INPUT DATA Start Marker

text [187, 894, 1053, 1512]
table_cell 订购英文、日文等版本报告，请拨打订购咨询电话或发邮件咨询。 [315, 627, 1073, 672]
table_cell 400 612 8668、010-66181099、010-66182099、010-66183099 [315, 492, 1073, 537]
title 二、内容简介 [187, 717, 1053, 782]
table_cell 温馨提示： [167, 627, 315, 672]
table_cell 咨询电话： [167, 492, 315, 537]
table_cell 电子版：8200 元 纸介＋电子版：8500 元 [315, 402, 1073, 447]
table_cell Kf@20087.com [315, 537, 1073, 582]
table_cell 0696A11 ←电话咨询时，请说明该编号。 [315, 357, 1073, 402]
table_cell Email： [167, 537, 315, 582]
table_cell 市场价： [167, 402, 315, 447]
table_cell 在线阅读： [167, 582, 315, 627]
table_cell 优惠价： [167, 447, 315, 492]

INPUT DATA End Marker
INPUT DATA Start Marker

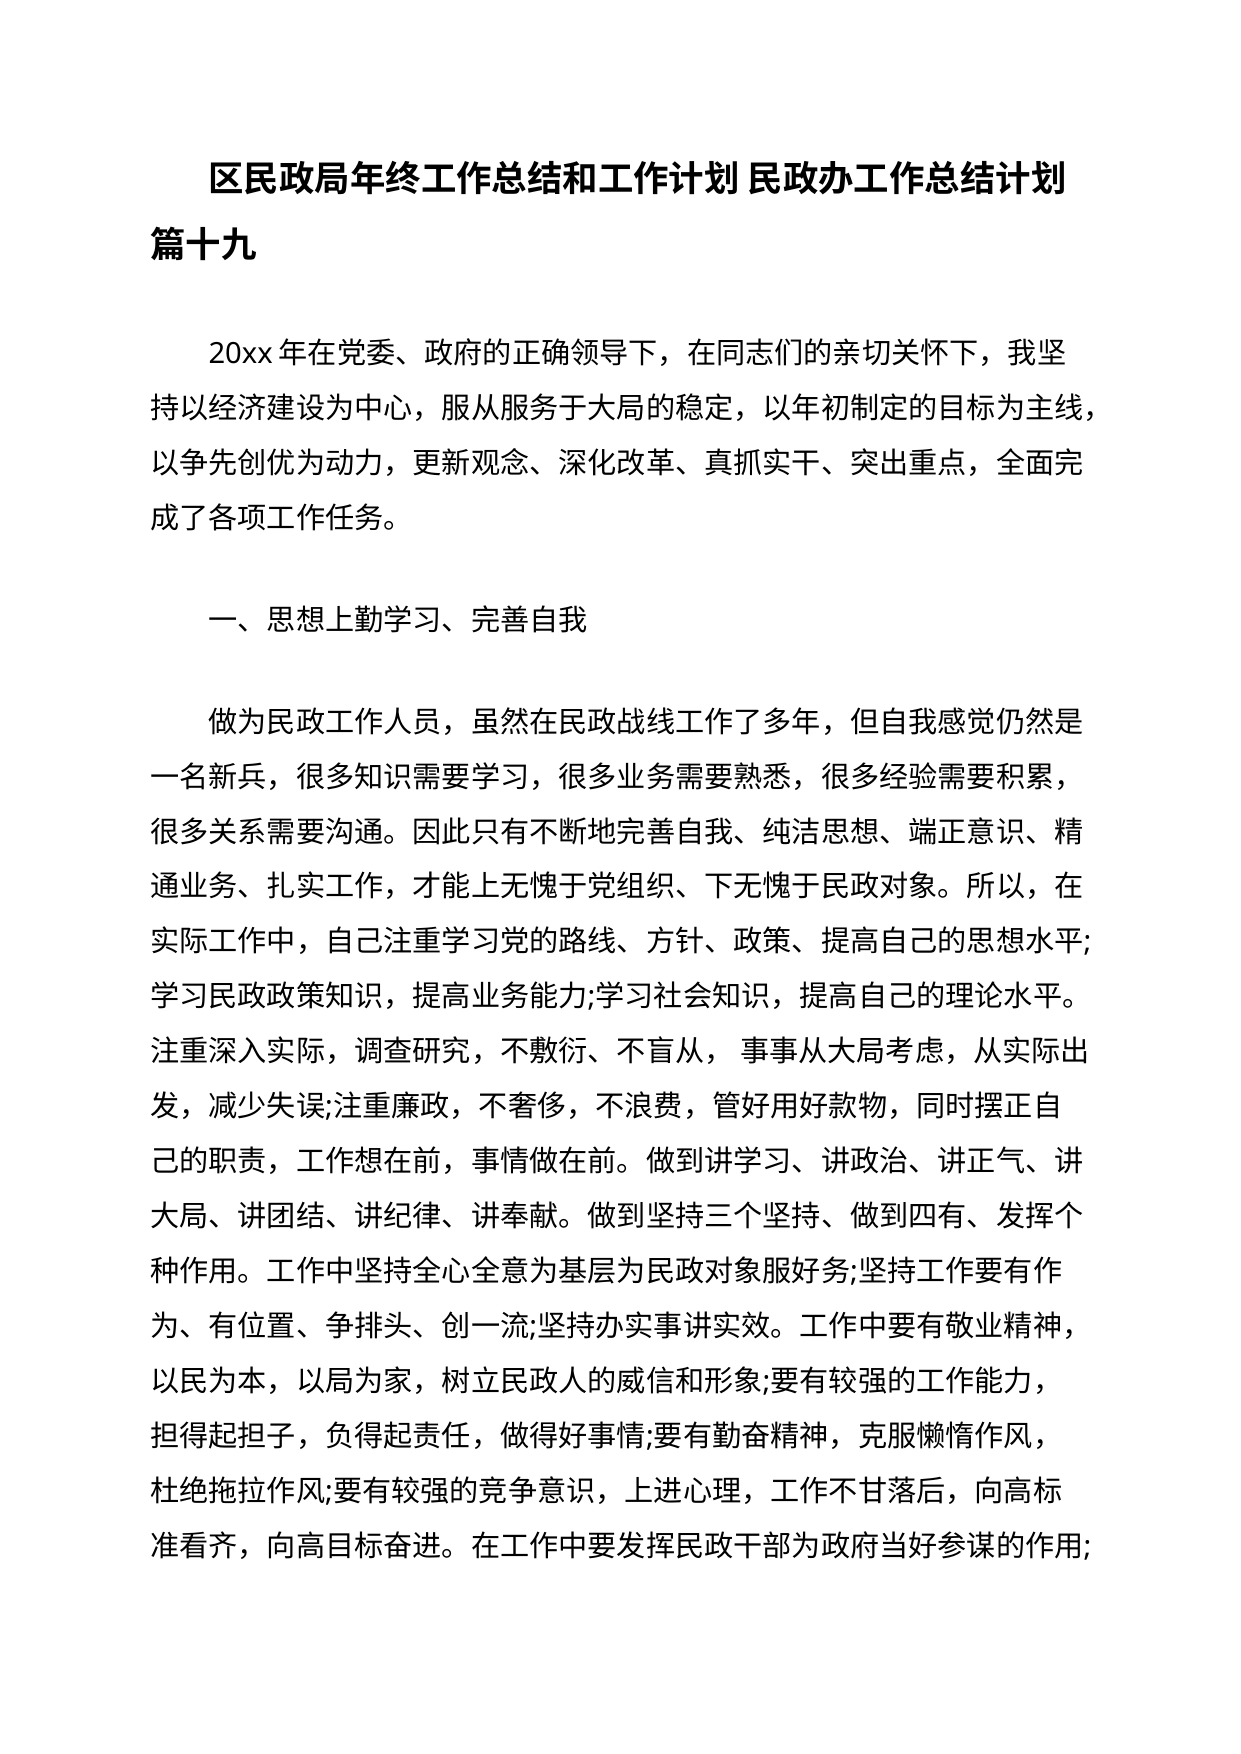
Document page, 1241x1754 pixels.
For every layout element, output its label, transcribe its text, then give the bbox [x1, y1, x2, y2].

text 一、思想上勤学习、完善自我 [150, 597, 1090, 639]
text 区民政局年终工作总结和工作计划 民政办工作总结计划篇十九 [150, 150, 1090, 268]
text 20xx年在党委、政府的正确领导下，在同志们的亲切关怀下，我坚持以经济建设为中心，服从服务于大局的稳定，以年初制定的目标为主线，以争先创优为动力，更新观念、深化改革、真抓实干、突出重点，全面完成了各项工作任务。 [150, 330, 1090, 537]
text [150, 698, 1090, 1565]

INPUT DATA End Marker
INPUT DATA Start Marker

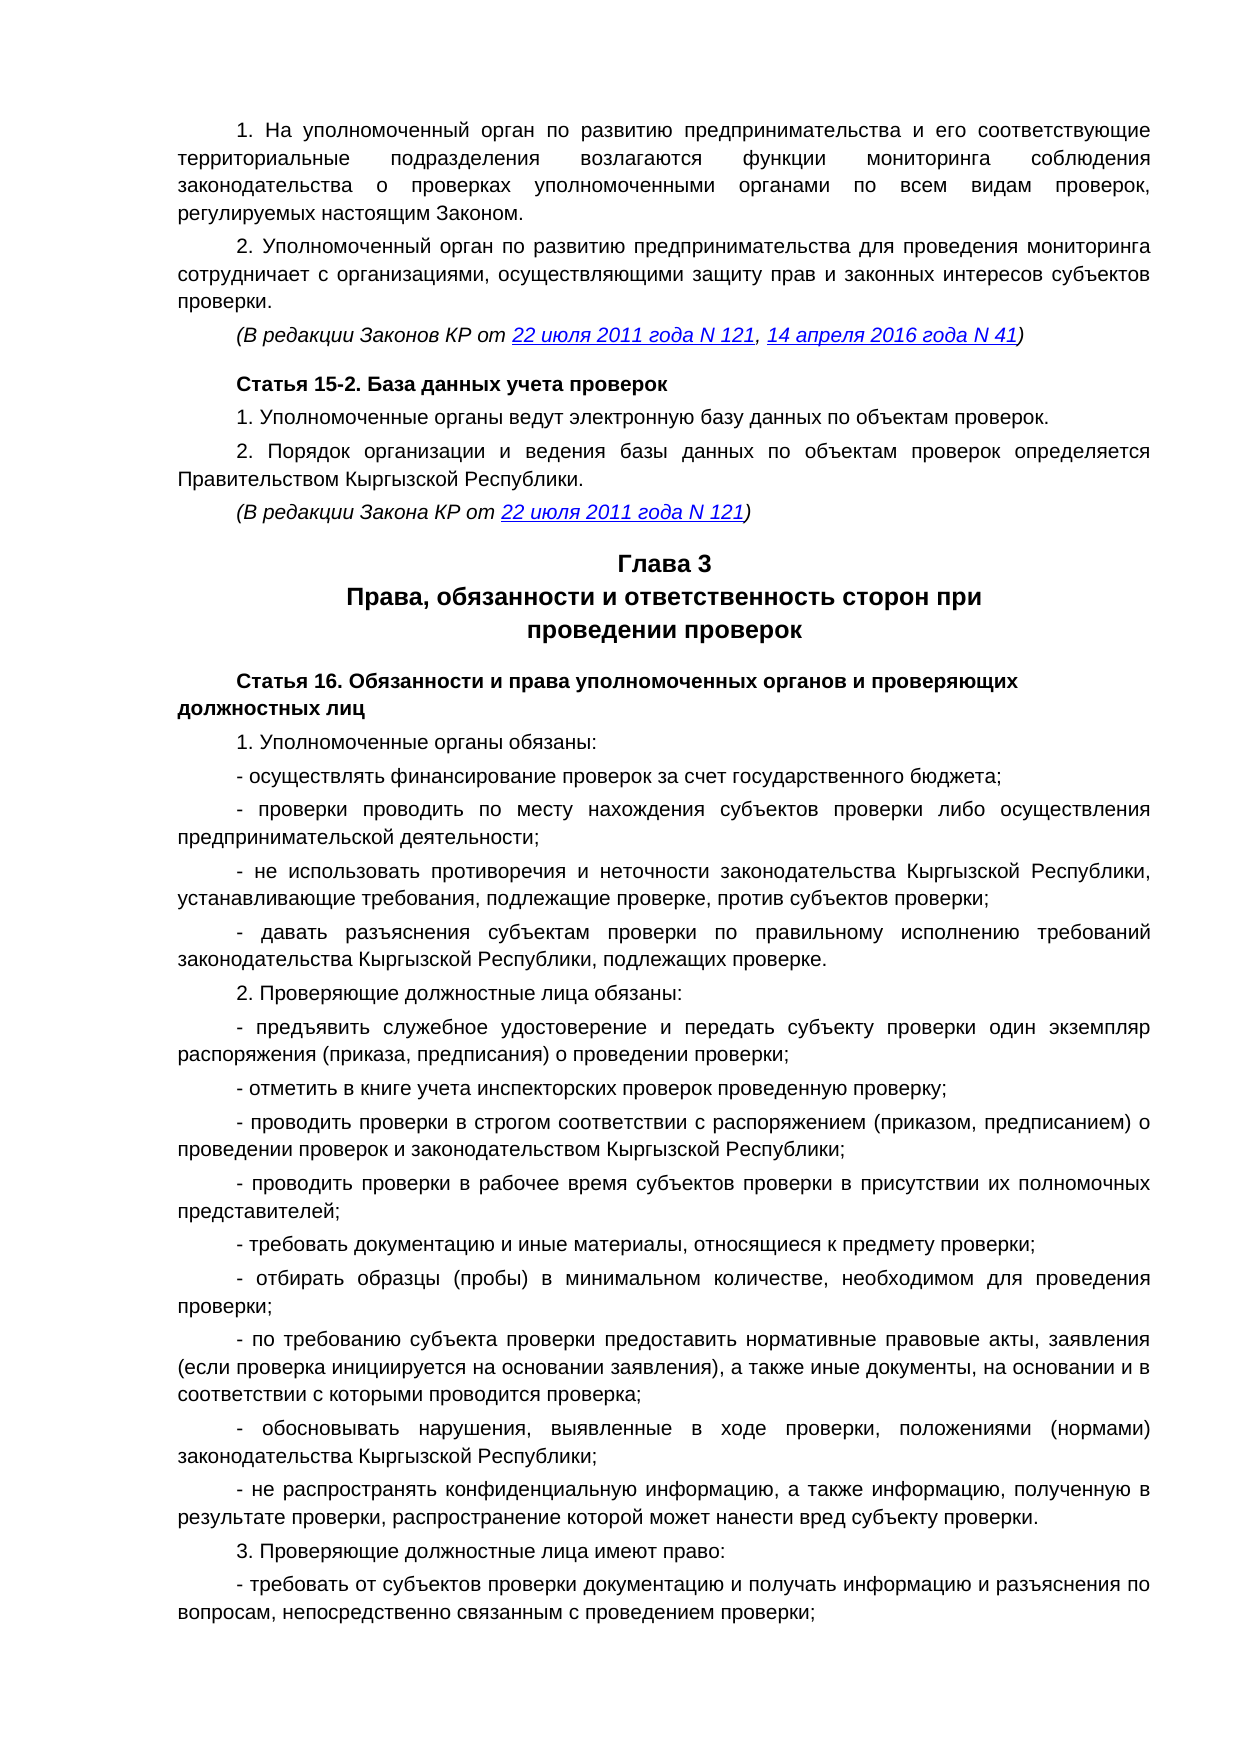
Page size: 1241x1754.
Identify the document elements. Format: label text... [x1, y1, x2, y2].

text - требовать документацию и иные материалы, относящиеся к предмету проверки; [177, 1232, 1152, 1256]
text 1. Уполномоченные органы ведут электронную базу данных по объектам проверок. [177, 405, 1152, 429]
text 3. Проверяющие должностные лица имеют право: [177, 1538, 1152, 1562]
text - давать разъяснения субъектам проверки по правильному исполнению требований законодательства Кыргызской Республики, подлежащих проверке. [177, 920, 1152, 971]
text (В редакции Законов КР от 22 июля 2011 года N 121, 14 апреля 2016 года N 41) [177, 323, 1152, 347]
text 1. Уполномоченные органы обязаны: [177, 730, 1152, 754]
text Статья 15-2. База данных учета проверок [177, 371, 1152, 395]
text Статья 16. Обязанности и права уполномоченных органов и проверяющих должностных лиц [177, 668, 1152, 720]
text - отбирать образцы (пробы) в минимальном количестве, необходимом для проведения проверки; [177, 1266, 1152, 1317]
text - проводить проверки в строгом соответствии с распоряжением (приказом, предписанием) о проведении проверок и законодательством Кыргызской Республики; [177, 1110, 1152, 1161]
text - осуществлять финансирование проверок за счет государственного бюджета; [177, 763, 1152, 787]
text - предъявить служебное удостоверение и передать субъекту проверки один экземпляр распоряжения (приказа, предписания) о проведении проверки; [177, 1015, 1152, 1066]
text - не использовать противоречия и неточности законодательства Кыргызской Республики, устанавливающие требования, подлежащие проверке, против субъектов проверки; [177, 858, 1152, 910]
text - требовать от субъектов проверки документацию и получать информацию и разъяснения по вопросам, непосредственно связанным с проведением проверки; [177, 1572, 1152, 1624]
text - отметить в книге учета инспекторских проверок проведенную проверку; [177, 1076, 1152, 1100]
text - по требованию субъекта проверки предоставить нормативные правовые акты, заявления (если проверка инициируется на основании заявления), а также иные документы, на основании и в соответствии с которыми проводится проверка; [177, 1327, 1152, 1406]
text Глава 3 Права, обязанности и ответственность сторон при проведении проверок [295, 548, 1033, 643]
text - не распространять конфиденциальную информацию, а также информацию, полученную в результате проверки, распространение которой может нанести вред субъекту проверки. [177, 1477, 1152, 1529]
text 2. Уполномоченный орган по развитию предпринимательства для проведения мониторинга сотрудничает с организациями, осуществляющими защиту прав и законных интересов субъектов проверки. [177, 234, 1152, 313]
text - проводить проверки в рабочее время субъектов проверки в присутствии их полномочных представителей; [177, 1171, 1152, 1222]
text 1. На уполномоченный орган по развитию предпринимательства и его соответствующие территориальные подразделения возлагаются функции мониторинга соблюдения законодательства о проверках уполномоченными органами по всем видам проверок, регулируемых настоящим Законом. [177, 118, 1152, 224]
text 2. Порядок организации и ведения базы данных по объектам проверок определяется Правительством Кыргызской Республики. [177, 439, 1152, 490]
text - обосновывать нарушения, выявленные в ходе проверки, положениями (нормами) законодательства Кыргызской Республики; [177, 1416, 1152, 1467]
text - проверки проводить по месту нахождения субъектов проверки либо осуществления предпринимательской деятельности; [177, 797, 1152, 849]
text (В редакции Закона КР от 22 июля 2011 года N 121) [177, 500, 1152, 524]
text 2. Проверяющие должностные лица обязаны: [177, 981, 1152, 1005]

INPUT DATA End Marker

- TASK GOAL: Please copy, exactly and with nothing else, the lines above beginning at the line that has "Document page, 1241x1754 pixels." and ending with the line that has "text [150, 698, 1090, 1565]".

- RESULT OF THIS TASK:
Document page, 1241x1754 pixels.
For every layout element, output its label, transcribe its text, then give the bbox [x1, y1, x2, y2].

text 一、思想上勤学习、完善自我 [150, 597, 1090, 639]
text 区民政局年终工作总结和工作计划 民政办工作总结计划篇十九 [150, 150, 1090, 268]
text 20xx年在党委、政府的正确领导下，在同志们的亲切关怀下，我坚持以经济建设为中心，服从服务于大局的稳定，以年初制定的目标为主线，以争先创优为动力，更新观念、深化改革、真抓实干、突出重点，全面完成了各项工作任务。 [150, 330, 1090, 537]
text [150, 698, 1090, 1565]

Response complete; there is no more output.